I was given to understand that with official Tensorflow v2.5 installed and the environment variable TF_ENABLE_ONEDNN_OPTS=1 set (reference), the quantized model is supposed to run with oneDNN supported. But it doesn't seem to be the case in neither v2.4 nor v2.5.
My question is how do I have official Tensorflow 2.5 environment with oneDNN support without having to install Intel-Tensorflow? Or why does Intel-Tensorflow 2.5 not work? Thanks.
LPOT is released in Intel® AI Analytics Toolkit and works with Intel Optimization of TensorFlow. The LPOT can run on any Intel CPU to quantize the AI model. Intel Optimized TensorFlow 2.5.0 requires setting environment variable
TF_ENABLE_MKL_NATIVE_FORMAT=0before running LPOT quantization or deploying the quantized model.Please refer to this for more information.

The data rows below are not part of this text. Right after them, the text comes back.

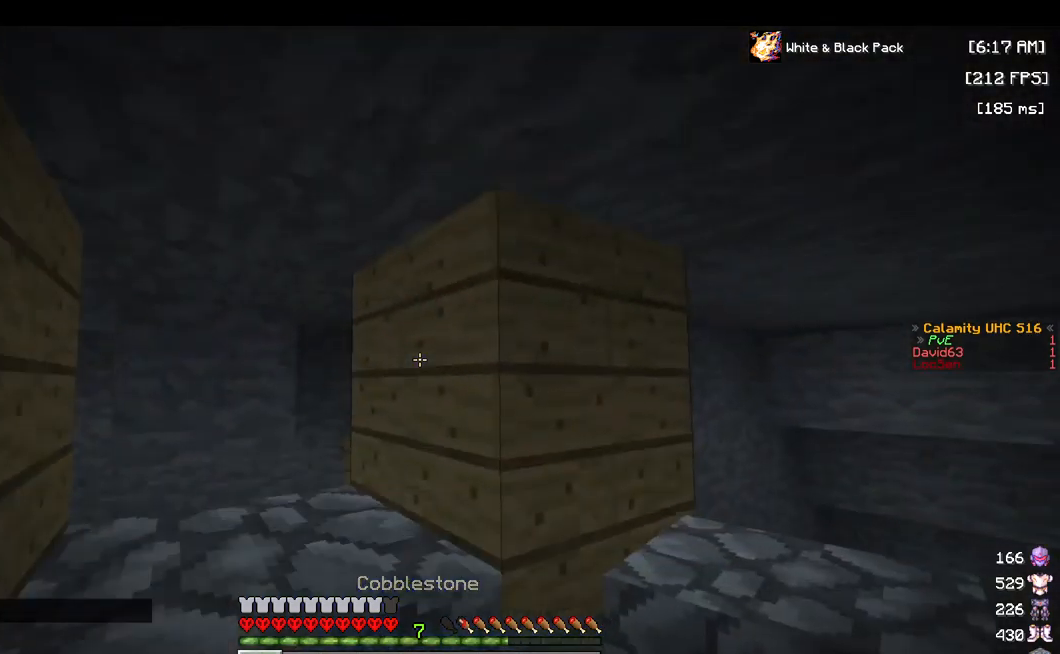
{"keys": ["a"], "mouse": [], "events": [[34, "mouse_right", "down"], [50, "space", "up"], [100, "a", "down"], [167, "mouse_right", "up"]]}
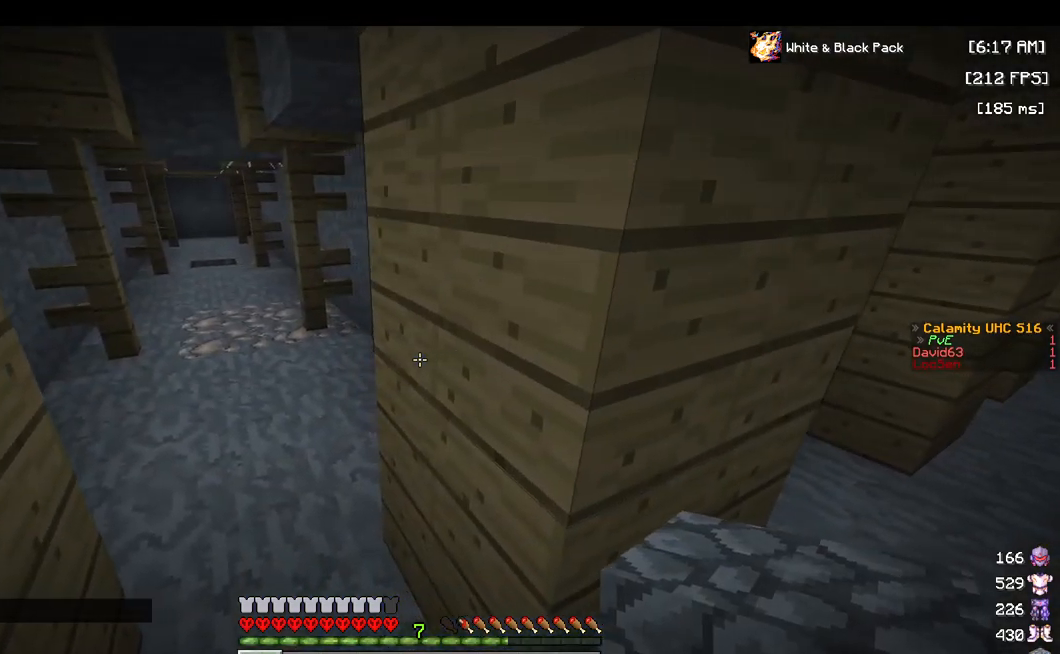
{"keys": ["a", "w"], "mouse": [], "events": [[334, "w", "down"]]}
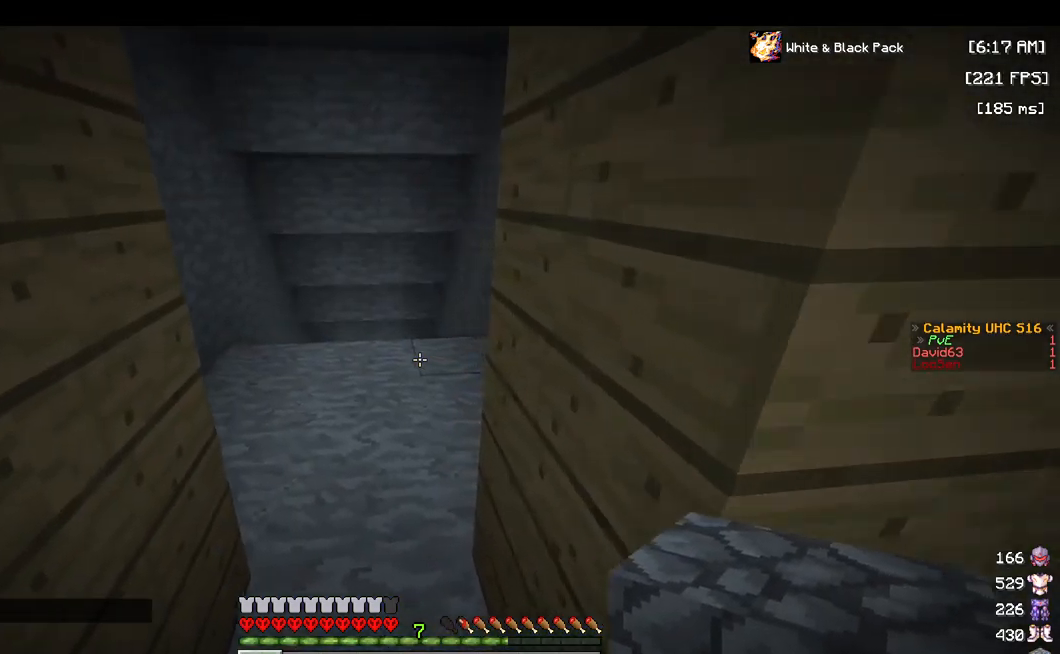
{"keys": ["w"], "mouse": [], "events": [[67, "a", "up"]]}
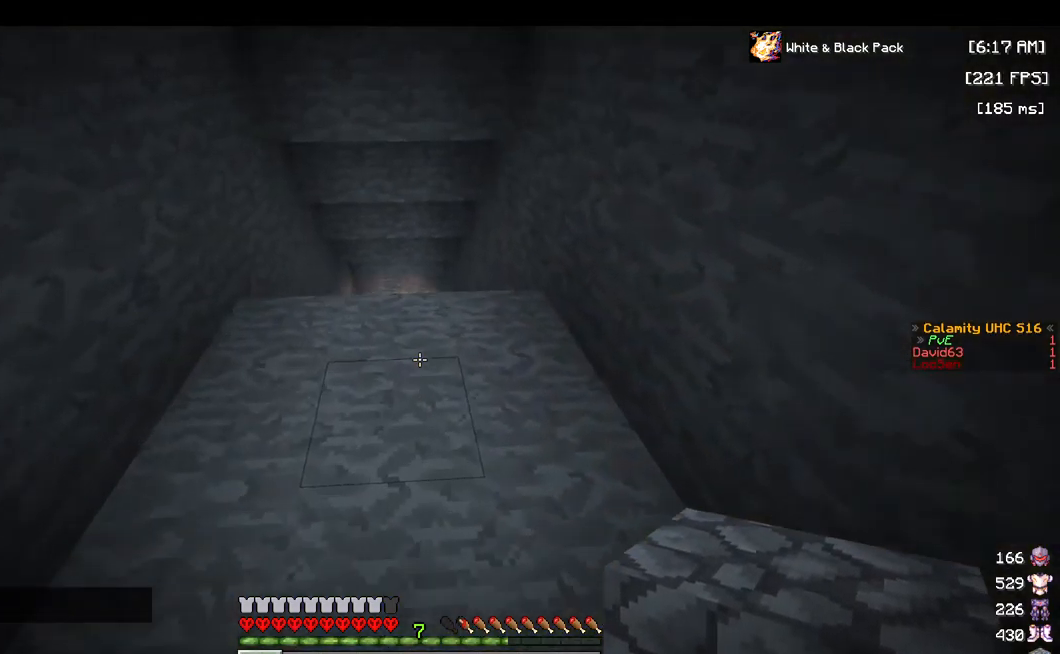
{"keys": ["w"], "mouse": [], "events": []}
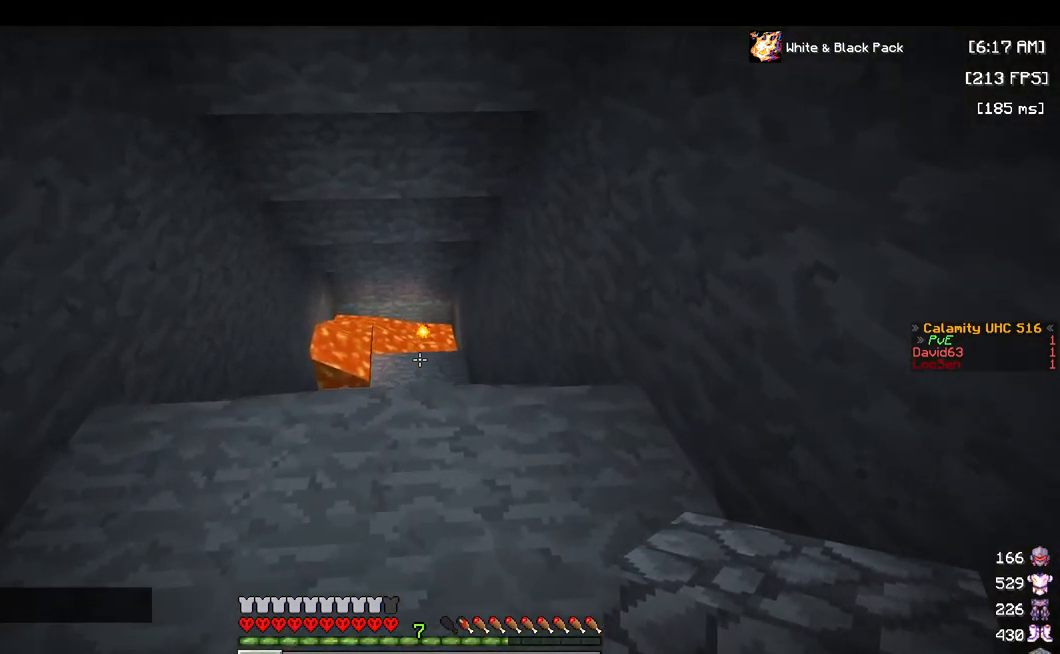
{"keys": ["d", "w"], "mouse": [], "events": [[284, "d", "down"]]}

Could you please check whether you quantized the model in Tensorflow in 2.4 and running the inference on Tensorflow 2.5? A plausible explanation of the model not running in Tensorflow 2.5 and running in Tensorflow 2.4 is that the operators supporting Tensorflow 2.5 may not support the model created in Tensorflow 2.4.